Plaintiffs Allege Target Has Been Concealing Information
Handling the fallout from Target’s 2013 data breach—where tens of millions of people had personal and financial information stolen by hackers—has been anything but simple for the Minneapolis-based retailer as it faces another hurdle in the cleanup process.
Eleven law firms representing financial institutions and card issuers are claiming Target is blanketing all of its court filings under “confidential or “highly confidential” status, according to a motion issued last Friday. Some of these documents stem from Target’s recent settlement attempt with MasterCard International Inc., which failed due to a lack of card-issuing banks signing off on the deal. By designating all of their documents as “confidential,” Target is allegedly making it more difficult to create the basis for the plaintiffs’ class action lawsuit as every document is inaccessible.
Co-lead plaintiffs Charles Zimmerman and Karl Cambronne said in a statement that, “we will continue working to hold Target accountable for the significant losses financial institutions suffered, including for the costs of reissuing compromised cards and fraud losses that occurred as a result of the data breach.” Zimmerman and Cambronne believe Target has “over-designated what information should be considered confidential.”
Target is being accused of not following the law, which requires a “compelling” reason to justify confidential status of its court filings. Instead, the plaintiffs say they are being forced to declassify Target’s filings on a document-by-document basis, whereas it is actually Target’s burden to prove whether its court filings are within the scope of confidentiality.
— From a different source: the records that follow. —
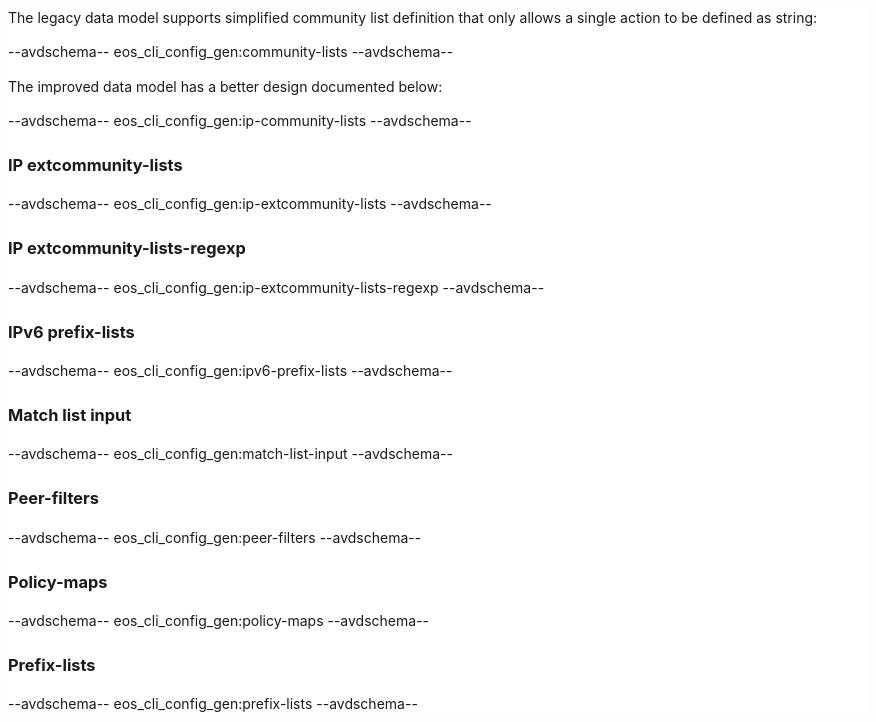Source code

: The legacy data model supports simplified community list definition that only allows a single action to be defined as string:

--avdschema--
eos_cli_config_gen:community-lists
--avdschema--

The improved data model has a better design documented below:

--avdschema--
eos_cli_config_gen:ip-community-lists
--avdschema--

### IP extcommunity-lists

--avdschema--
eos_cli_config_gen:ip-extcommunity-lists
--avdschema--

### IP extcommunity-lists-regexp

--avdschema--
eos_cli_config_gen:ip-extcommunity-lists-regexp
--avdschema--

### IPv6 prefix-lists

--avdschema--
eos_cli_config_gen:ipv6-prefix-lists
--avdschema--

### Match list input

--avdschema--
eos_cli_config_gen:match-list-input
--avdschema--

### Peer-filters

--avdschema--
eos_cli_config_gen:peer-filters
--avdschema--

### Policy-maps

--avdschema--
eos_cli_config_gen:policy-maps
--avdschema--

### Prefix-lists

--avdschema--
eos_cli_config_gen:prefix-lists
--avdschema--
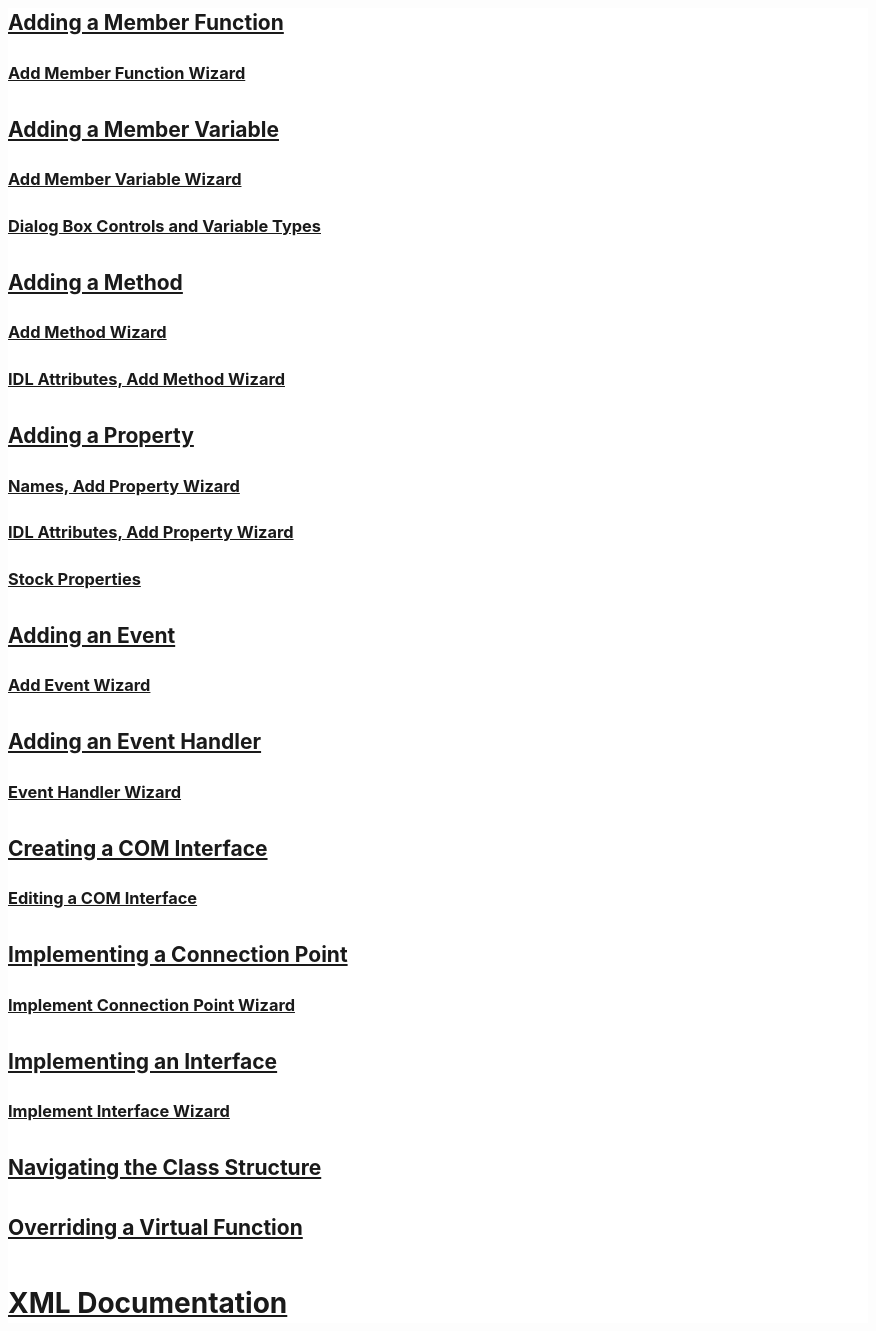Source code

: ## [Adding a Member Function](adding-a-member-function-visual-cpp.md)
### [Add Member Function Wizard](add-member-function-wizard.md)
## [Adding a Member Variable](adding-a-member-variable-visual-cpp.md)
### [Add Member Variable Wizard](add-member-variable-wizard.md)
### [Dialog Box Controls and Variable Types](dialog-box-controls-and-variable-types.md)
## [Adding a Method](adding-a-method-visual-cpp.md)
### [Add Method Wizard](add-method-wizard.md)
### [IDL Attributes, Add Method Wizard](idl-attributes-add-method-wizard.md)
## [Adding a Property](adding-a-property-visual-cpp.md)
### [Names, Add Property Wizard](names-add-property-wizard.md)
### [IDL Attributes, Add Property Wizard](idl-attributes-add-property-wizard.md)
### [Stock Properties](stock-properties.md)
## [Adding an Event](adding-an-event-visual-cpp.md)
### [Add Event Wizard](add-event-wizard.md)
## [Adding an Event Handler](adding-an-event-handler-visual-cpp.md)
### [Event Handler Wizard](event-handler-wizard.md)
## [Creating a COM Interface](creating-a-com-interface-visual-cpp.md)
### [Editing a COM Interface](editing-a-com-interface.md)
## [Implementing a Connection Point](implementing-a-connection-point-visual-cpp.md)
### [Implement Connection Point Wizard](implement-connection-point-wizard.md)
## [Implementing an Interface](implementing-an-interface-visual-cpp.md)
### [Implement Interface Wizard](implement-interface-wizard.md)
## [Navigating the Class Structure](navigating-the-class-structure-visual-cpp.md)
## [Overriding a Virtual Function](overriding-a-virtual-function-visual-cpp.md)
# [XML Documentation](xml-documentation-visual-cpp.md)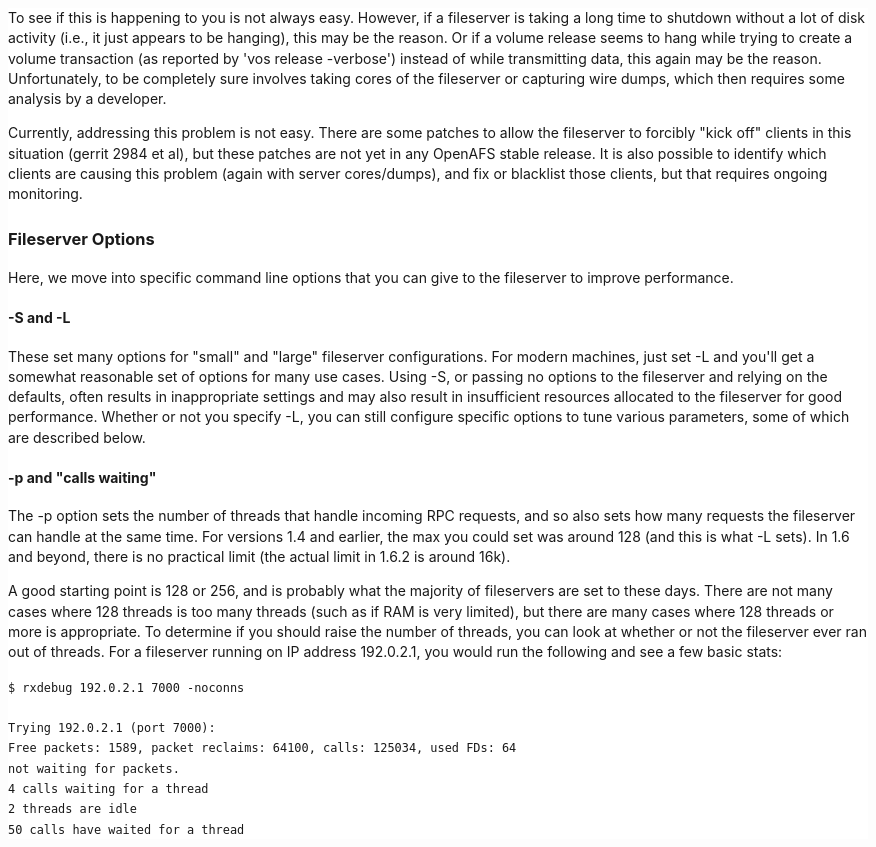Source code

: To see if this is happening to you is not always easy. However, if a fileserver
is taking a long time to shutdown without a lot of disk activity (i.e., it just
appears to be hanging), this may be the reason. Or if a volume release seems to
hang while trying to create a volume transaction (as reported by 'vos release
\-verbose') instead of while transmitting data, this again may be the reason.
Unfortunately, to be completely sure involves taking cores of the fileserver or
capturing wire dumps, which then requires some analysis by a developer.

Currently, addressing this problem is not easy. There are some patches to allow
the fileserver to forcibly "kick off" clients in this situation (gerrit 2984 et
al), but these patches are not yet in any OpenAFS stable release. It is also
possible to identify which clients are causing this problem (again with server
cores/dumps), and fix or blacklist those clients, but that requires ongoing
monitoring.

### Fileserver Options

Here, we move into specific command line options that you can give to the
fileserver to improve performance.

#### \-S and -L

These set many options for "small" and "large" fileserver configurations. For
modern machines, just set -L and you'll get a somewhat reasonable set of options
for many use cases. Using -S, or passing no options to the fileserver and
relying on the defaults, often results in inappropriate settings and may also result
in insufficient resources allocated to the fileserver for good performance.
Whether or not you specify -L, you can still configure specific options to tune
various parameters, some of which are described below.

#### \-p <number of processes> and "calls waiting"

The -p option sets the number of threads that handle incoming RPC requests, and
so also sets how many requests the fileserver can handle at the same time. For
versions 1.4 and earlier, the max you could set was around 128 (and this is what -L
sets). In 1.6 and beyond, there is no practical limit (the actual limit in 1.6.2
is around 16k).

A good starting point is 128 or 256, and is probably what the majority of
fileservers are set to these days. There are not many cases where 128 threads
is too many threads (such as if RAM is very limited), but there are many cases
where 128 threads or more is appropriate. To determine if you should raise the
number of threads, you can look at whether or not the fileserver ever ran out
of threads. For a fileserver running on IP address 192.0.2.1, you would run the
following and see a few basic stats:

	$ rxdebug 192.0.2.1 7000 -noconns

	Trying 192.0.2.1 (port 7000):
	Free packets: 1589, packet reclaims: 64100, calls: 125034, used FDs: 64
	not waiting for packets.
	4 calls waiting for a thread
	2 threads are idle
	50 calls have waited for a thread
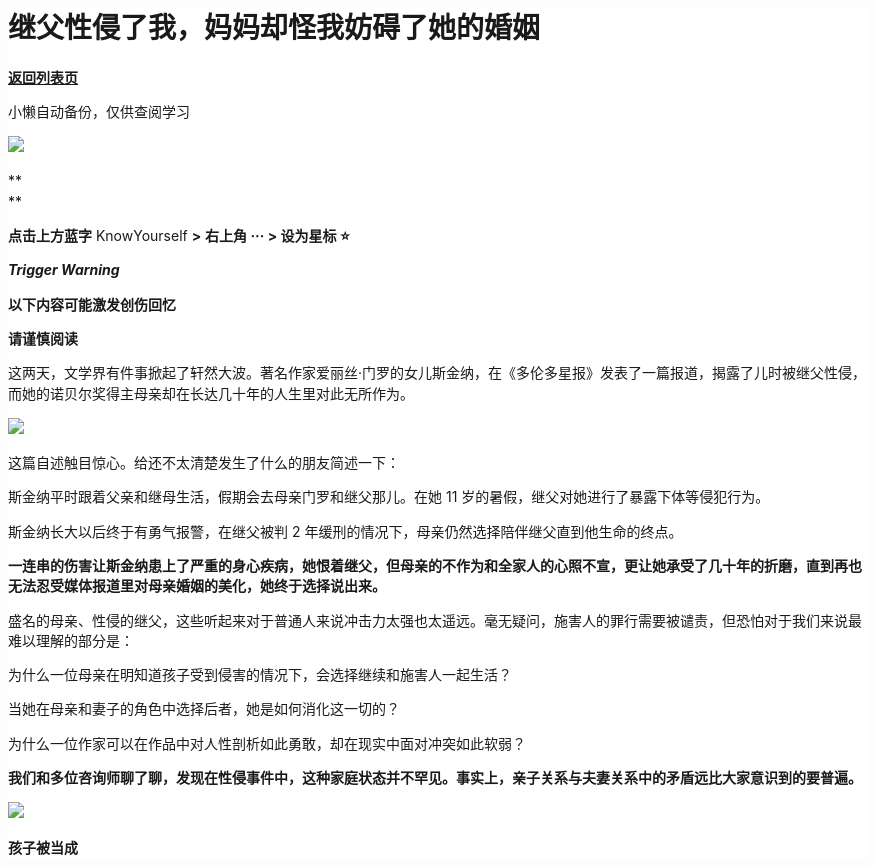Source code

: # 继父性侵了我，妈妈却怪我妨碍了她的婚姻

[**返回列表页**](/gzh/KnowYourself)

小懒自动备份，仅供查阅学习

![](https://mmbiz.qpic.cn/sz_mmbiz_gif/Mz0ovPEFMRJs9emiao2NFibOj8j06O6F1sSXFfymntZBRgGOgRge0Sff5Tpric8y4u7y90vzARhbqXFCAziakyFVCw/640?wx_fmt=gif&from;=appmsg)

 **  
**

 **点击上方蓝字** KnowYourself **>** **右上角 ··· > 设为星标 ⭐️**

  

 ***Trigger Warning***

 **以下内容可能激发创伤回忆**

 **请谨慎阅读**

  

  

这两天，文学界有件事掀起了轩然大波。著名作家爱丽丝·门罗的女儿斯金纳，在《多伦多星报》发表了一篇报道，揭露了儿时被继父性侵，而她的诺贝尔奖得主母亲却在长达几十年的人生里对此无所作为。

  

![](https://mmbiz.qpic.cn/sz_mmbiz_png/Mz0ovPEFMRJs9emiao2NFibOj8j06O6F1sHxw6KqmxiajxOf4X4QR2Mz2ehsqSUgKXKeNkxs3H9Mp7ehelMENc3icQ/640?wx_fmt=png&from;=appmsg)

  

这篇自述触目惊心。给还不太清楚发生了什么的朋友简述一下：

  

斯金纳平时跟着父亲和继母生活，假期会去母亲门罗和继父那儿。在她 11 岁的暑假，继父对她进行了暴露下体等侵犯行为。

  

斯金纳长大以后终于有勇气报警，在继父被判 2 年缓刑的情况下，母亲仍然选择陪伴继父直到他生命的终点。

  

**一连串的伤害让斯金纳患上了严重的身心疾病，她恨着继父，但母亲的不作为和全家人的心照不宣，更让她承受了几十年的折磨，直到再也无法忍受媒体报道里对母亲婚姻的美化，她终于选择说出来。**

  

盛名的母亲、性侵的继父，这些听起来对于普通人来说冲击力太强也太遥远。毫无疑问，施害人的罪行需要被谴责，但恐怕对于我们来说最难以理解的部分是：  

  

为什么一位母亲在明知道孩子受到侵害的情况下，会选择继续和施害人一起生活？

当她在母亲和妻子的角色中选择后者，她是如何消化这一切的？

为什么一位作家可以在作品中对人性剖析如此勇敢，却在现实中面对冲突如此软弱？

  

 **我们和多位咨询师聊了聊，发现在性侵事件中，这种家庭状态并不罕见。事实上，亲子关系与夫妻关系中的矛盾远比大家意识到的要普遍。**

  

![](https://mmbiz.qpic.cn/sz_mmbiz_png/Mz0ovPEFMRJs9emiao2NFibOj8j06O6F1sHUUiaI312C29oI96dHXhj8BRshlvOYEtBjicN9QrJ9faTLEtOACpRfiaQ/640?wx_fmt=png&from;=appmsg)

 **孩子被当成**
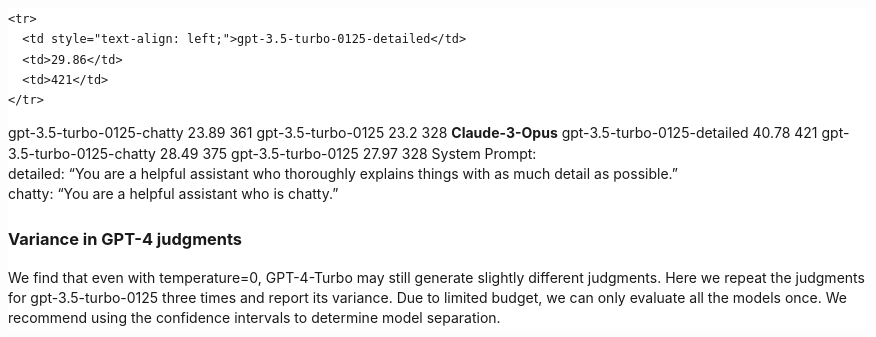     <tr>
      <td style="text-align: left;">gpt-3.5-turbo-0125-detailed</td>
      <td>29.86</td>
      <td>421</td>
    </tr>
<tr>
  <td style="text-align: left;">gpt-3.5-turbo-0125-chatty</td>
  <td>23.89</td>
  <td>361</td>
</tr>
<tr>
  <td style="text-align: left;">gpt-3.5-turbo-0125</td>
  <td>23.2</td>
  <td>328</td>
</tr>
<tr style="border: 1px solid black;">
  <td style="text-align: left;"></td>
  <td></td>
  <td></td>
</tr>
<tr style="border: 1px solid black;">
  <td style="text-align: left;"><b>Claude-3-Opus</b></td>
  <td></td>
  <td></td>
</tr>
<tr>
  <td style="text-align: left;">gpt-3.5-turbo-0125-detailed</td>
  <td>40.78</td>
  <td>421</td>
</tr>
<tr>
  <td style="text-align: left;">gpt-3.5-turbo-0125-chatty</td>
  <td>28.49</td>
  <td>375</td>
</tr>
<tr>
  <td style="text-align: left;">gpt-3.5-turbo-0125</td>
  <td>27.97</td>
  <td>328</td>
</tr>
</tbody>
</table>
</div>
<caption style="font-family: Consolas, monospace; font-size: 15px;">
System Prompt:<br>detailed: “You are a helpful assistant who thoroughly explains things with as much detail as possible.”<br>chatty: “You are a helpful assistant who is chatty.”
</caption>

### Variance in GPT-4 judgments

We find that even with temperature=0, GPT-4-Turbo may still generate slightly different judgments. Here we repeat the judgments for gpt-3.5-turbo-0125 three times and report its variance. Due to limited budget, we can only evaluate all the models once. We recommend using the confidence intervals to determine model separation.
The counsel behind this most recent lawsuit claims they were unable to locate a single document produced by Target that has not been given a “confidential” classification. Any court filing given a confidential status is not filed within the Court’s electronic system, which means clerks and parties involved have to “take extraordinary steps” to uncover important information.
Plaintiffs are asserting that Target “cannot demonstrate—nor has it even attempted to—that the information in the Class Certification Documents concerns ‘trade secrets or other proprietary information, the disclosure of which would likely cause harm.’” Moreover, they believe the sensitive information Target is trying to hide would reveal “Target’s many cybersecurity blunders and shortcomings,” which “may be embarrassing” for Target to disclose.
A Target spokeswoman declined to comment, noting that the litigation is still pending. An estimate for the damages the plaintiffs are pursuing has not been determined.